The village of Hombeek lies on the River Zenne to the west of Mechelen. As you travel along the quiet roads past the countless fields, it will soon become apparent that this is true agricultural country. And with a spot of luck, you’ll be able to pay a visit to the famous Hombeek allotments.
Hombeek is the perfect place for a pit stop at a local bar or restaurant, all of which are located within a few roads of each other. From here you make your way through the beautiful village centre with its recently remodelled square, and along dirt tracks to Expoel, a stately home which may owe its name to an evil spirit or witch that lived in a pool there.
DON’T MISS – HOMBEEK
1. Eglegem lake
Eglegem lake, or “Hombeek pit” as it is called here, was created when the E19 motorway was constructed. It is now a 43-hectar wildlife area and an important stopover site for birds, as well as home to a family of beavers. In the summer, fishermen line its banks and sailors and windsurfers take to the water.
2. Banks of the Zenne
The Zenne dyke in Hombeek is a wonderful place for a walk. Like the Nete, Rupel and Dyle, the Zenne is a freshwater river, subject to the twice-daily ebb and flow of the tide.
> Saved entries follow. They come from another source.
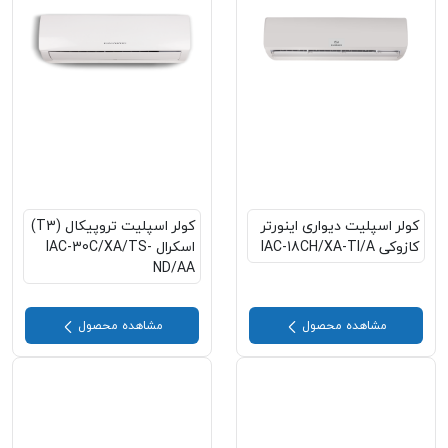
کولر اسپلیت دیواری اینورتر
کولر اسپلیت تروپیکال (T3)
کازوکی IAC-18CH/XA-TI/A
اسکرال IAC-30C/XA/TS-
ND/AA
مشاهده محصول
مشاهده محصول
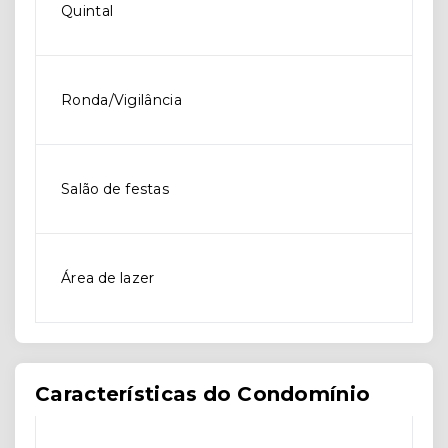
Quintal
Ronda/Vigilância
Salão de festas
Área de lazer
Características do Condomínio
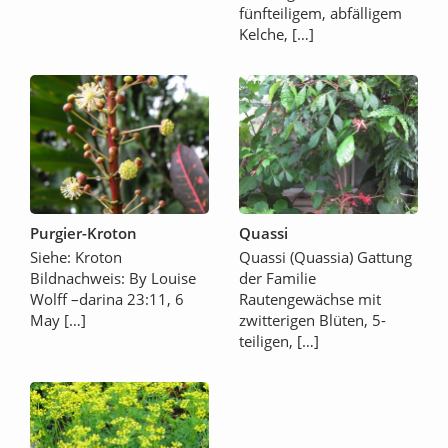
fünfteiligem, abfälligem
Kelche, […]
Purgier-Kroton
Quassi
Siehe: Kroton
Quassi (Quassia) Gattung
Bildnachweis: By Louise
der Familie
Wolff –darina 23:11, 6
Rautengewächse mit
May […]
zwitterigen Blüten, 5-
teiligen, […]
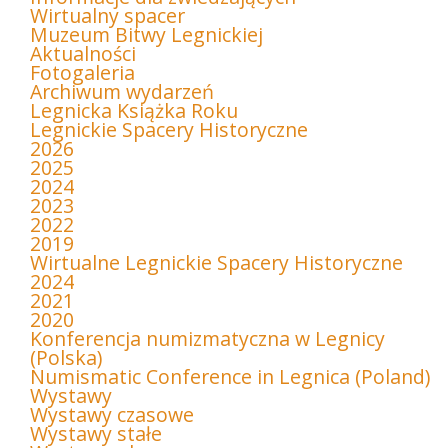
Wirtualny spacer
Muzeum Bitwy Legnickiej
Aktualności
Fotogaleria
Archiwum wydarzeń
Legnicka Książka Roku
Legnickie Spacery Historyczne
2026
2025
2024
2023
2022
2019
Wirtualne Legnickie Spacery Historyczne
2024
2021
2020
Konferencja numizmatyczna w Legnicy
(Polska)
Numismatic Conference in Legnica (Poland)
Wystawy
Wystawy czasowe
Wystawy stałe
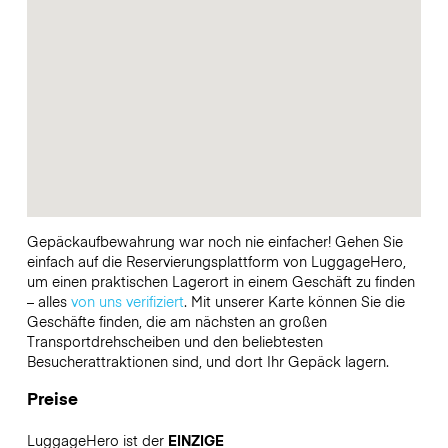
Gepäckaufbewahrung war noch nie einfacher! Gehen Sie
einfach auf die Reservierungsplattform von LuggageHero,
um einen praktischen Lagerort in einem Geschäft zu finden
– alles
von uns verifiziert
. Mit unserer Karte können Sie die
Geschäfte finden, die am nächsten an großen
Transportdrehscheiben und den beliebtesten
Besucherattraktionen sind, und dort Ihr Gepäck lagern.
Preise
LuggageHero ist der
EINZIGE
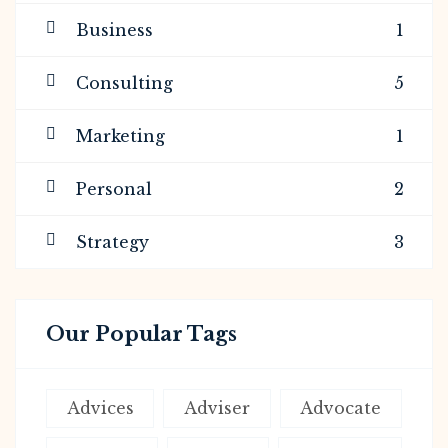
Business
1
Consulting
5
Marketing
1
Personal
2
Strategy
3
Our Popular Tags
Advices
Adviser
Advocate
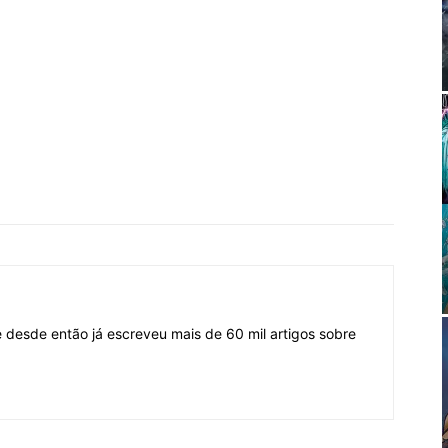
desde então já escreveu mais de 60 mil artigos sobre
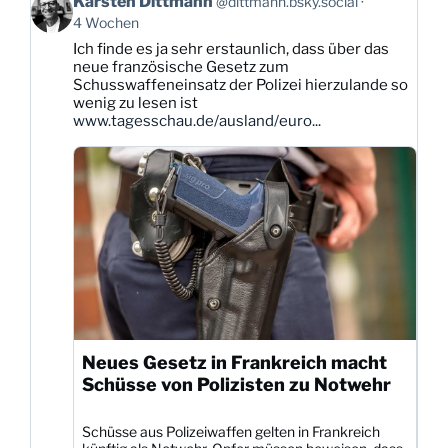
Karsten Dittmann
@dittmann.bsky.social
von
4 Wochen
Karsten
Ich finde es ja sehr erstaunlich, dass über das
Dittmann
neue französische Gesetz zum
auf
Schusswaffeneinsatz der Polizei hierzulande so
Bluesky
wenig zu lesen ist
ansehen
www.tagesschau.de/ausland/euro...
Neues Gesetz in Frankreich macht
Schüsse von Polizisten zu Notwehr
Schüsse aus Polizeiwaffen gelten in Frankreich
This process has created extremely rare freshwater mud flats and salt marshes, sheltered, silt-rich habitats. At low tide ducks and waders look for food on the mudflats, where there is no vegetation but which are ecologically important zones favoured by tardigrades known colloquially as water bears. Bluethroats, reed buntings and reed warblers inhabit the reed beds in the salt marsh; warblers and song thrushes the tidal willow woodland.
3. Expoel Castle
Dating from the thirteenth century, the magnificent Expoel Castle may well owe its name to Jan de Axpole, husband of the first known owner, Catharina Raduwaerts. Others claim that it derives its name from an evil spirit or witch that inhabited the pool here. In 1700 the residence became the summer retreat of Balthazar IV Moretus, heir to the printing and publishing house Plantijn in Antwerp and lord almoner of Antwerp. After his death, the castle was sold to the de Meester de Ravestein family.